Your voice is welcome here!
We welcome all readers of every background to engage with these texts. Whether you’re interested in Shakespeare, the global effects of COVID-19, social justice issues, digital approaches to artistic, social, and cultural inquiry, or feel another draw entirely, we value your insight and invite you to contribute your thoughts, questions, interpretations, and unique experiences to these texts.
There are no literary prerequisites or requirements for participation: first-time readers of Shakespeare, casual enthusiasts, academics, students, formal practitioners, and readers of every skill level, racial identity, gender expression, sexual orientation, cultural background, and geographic location are welcome to use this space and join in the conversation.
No annotation is too short, too simple, or too “casual.” We are less interested in finding the “best” formal annotations than we are with creating a safe, inclusive space for the individual experiences of the COVID-19 pandemic not adequately captured by any editorial, health report, government dispatch, or news article. This website aims to foster global interconnectivity not only around larger themes of illness, isolation, social crisis, and inequality, but also shared pleasure, joy, and humor during frightful and unstable times.
We value curiosity and engagement with Shakespeare on multiple levels--annotations need not be grammatically correct, nor longer than a phrase or two. Unsure of what to write? Define a word that might not be familiar to everyone, link to a news article you think might be interesting to others, or write down questions you have about the text--there might be another reader who can answer them! We feel that there are no “dumb” questions, we foster no shame for being new to the texts, and we enforce no penalties for misspellings, capitalization or punctuation errors, and so on. This is not a space for reinforcing intellectual hierarchies via the performance and demonstration of expertise, but rather a space to find connections and common ground in our experiences of the global pandemic.
That said, longer or more elaborate annotations, of course, are also welcome. Whatever your field of interest or unique viewpoint is, we welcome your full insights here. Some questions to consider when annotating:
- How does your own experience of the COVID-19 pandemic inform how you read Shakespeare? How does Shakespeare inform your response to COVID-19? Are there any recent personal or public developments in your experience that you see mirrored in the texts?

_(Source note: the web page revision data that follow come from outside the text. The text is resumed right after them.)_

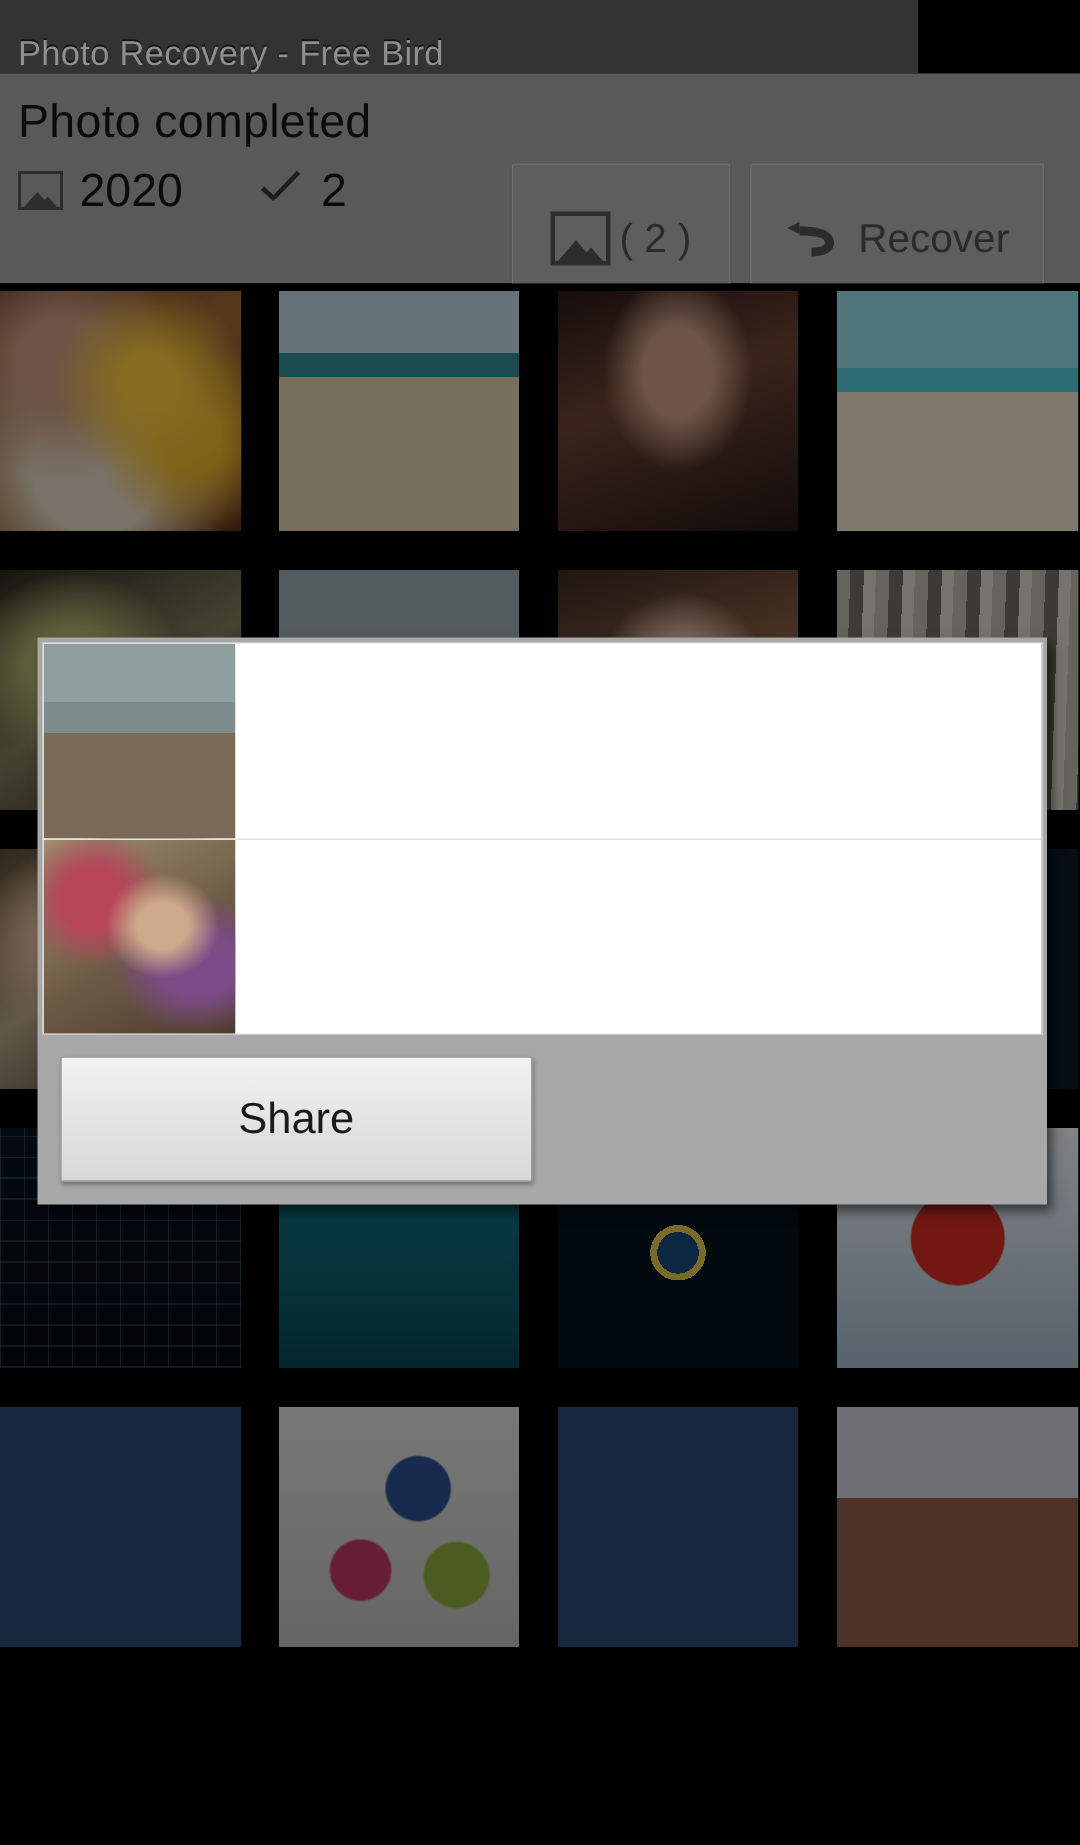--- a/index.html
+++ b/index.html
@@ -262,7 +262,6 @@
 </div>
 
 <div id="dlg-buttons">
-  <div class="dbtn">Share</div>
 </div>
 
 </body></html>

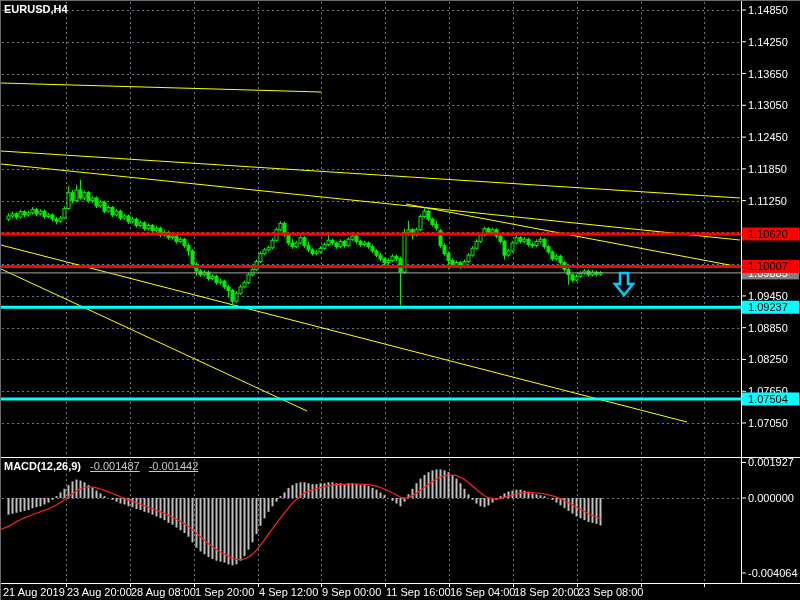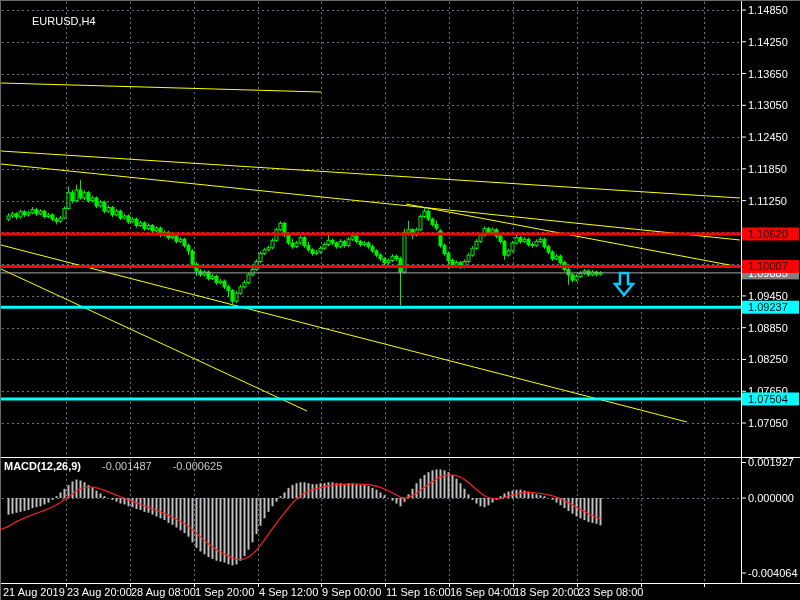--- a/index.html
+++ b/index.html
@@ -7,7 +7,7 @@
     box-sizing:border-box;border-top:1px solid #6a6a6a;border-left:1px solid #6a6a6a;
     font-family:"Liberation Sans",sans-serif;}
   .chart-window svg{position:absolute;left:0;top:0;}
-  .sym-label{position:absolute;left:3px;top:14px;color:#fff;font-size:11px;font-weight:normal;z-index:5;margin-left:28px;}
+  .sym-label{position:absolute;left:3px;top:2px;color:#fff;font-size:11px;font-weight:bold;z-index:5;}
   .macd-label{position:absolute;left:3px;top:459px;font-size:11px;z-index:5;white-space:nowrap;}
   .macd-label .nm{color:#ffffff;font-weight:bold;}
   .macd-label .v{color:#c8c8c8;margin-left:18px;}

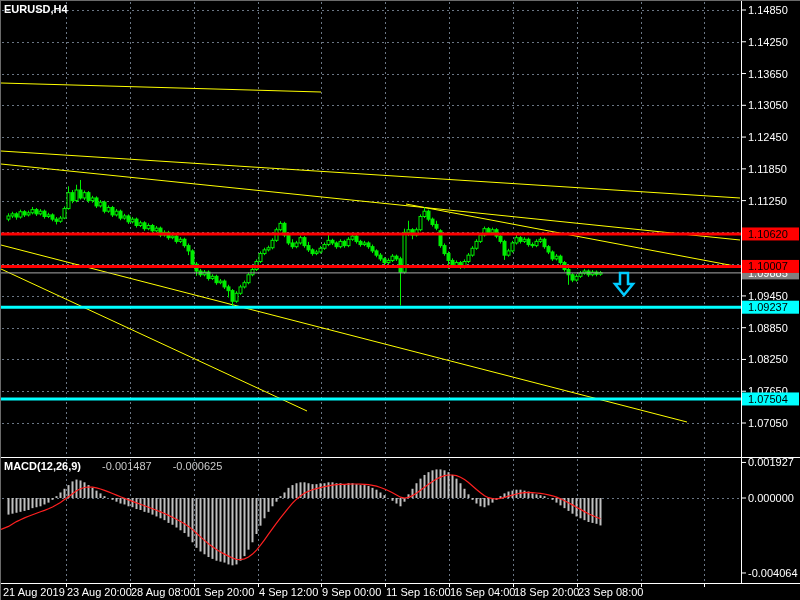--- a/index.html
+++ b/index.html
@@ -10,7 +10,7 @@
   .sym-label{position:absolute;left:3px;top:2px;color:#fff;font-size:11px;font-weight:bold;z-index:5;}
   .macd-label{position:absolute;left:3px;top:459px;font-size:11px;z-index:5;white-space:nowrap;}
   .macd-label .nm{color:#ffffff;font-weight:bold;}
-  .macd-label .v{color:#c8c8c8;margin-left:18px;}
+  .macd-label .v{color:#c8c8c8;margin-left:6px;text-decoration:underline;}
   svg text{font-family:"Liberation Sans",sans-serif;font-size:11px;}
 </style>
 </head>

- How is “illness” defined in the plays? Aside from physical disease, are there any deviant identities, ideas, emotions, or behaviors that are more broadly characterized as “sick” in the texts? What “social pandemics” do you see included in the discourse, both in the plays and in your own personal experiences?
- How are conversations in Shakespeare mediated by experiences of race, ethnicity, class, and gender? How is your own response to COVID-19 mediated by your experiences of race, ethnicity, class, and gender? What social power dynamics do you see reinforced (or challenged) in the plays? What does it mean for us to find common ground in Shakespeare, a white male author who carries his own privilege even to this day?
- How much has really changed in our beliefs, biases, stigmas, and misunderstandings towards both literal diseases and “ills of society” in the 400+ years since Shakespeare wrote his plays?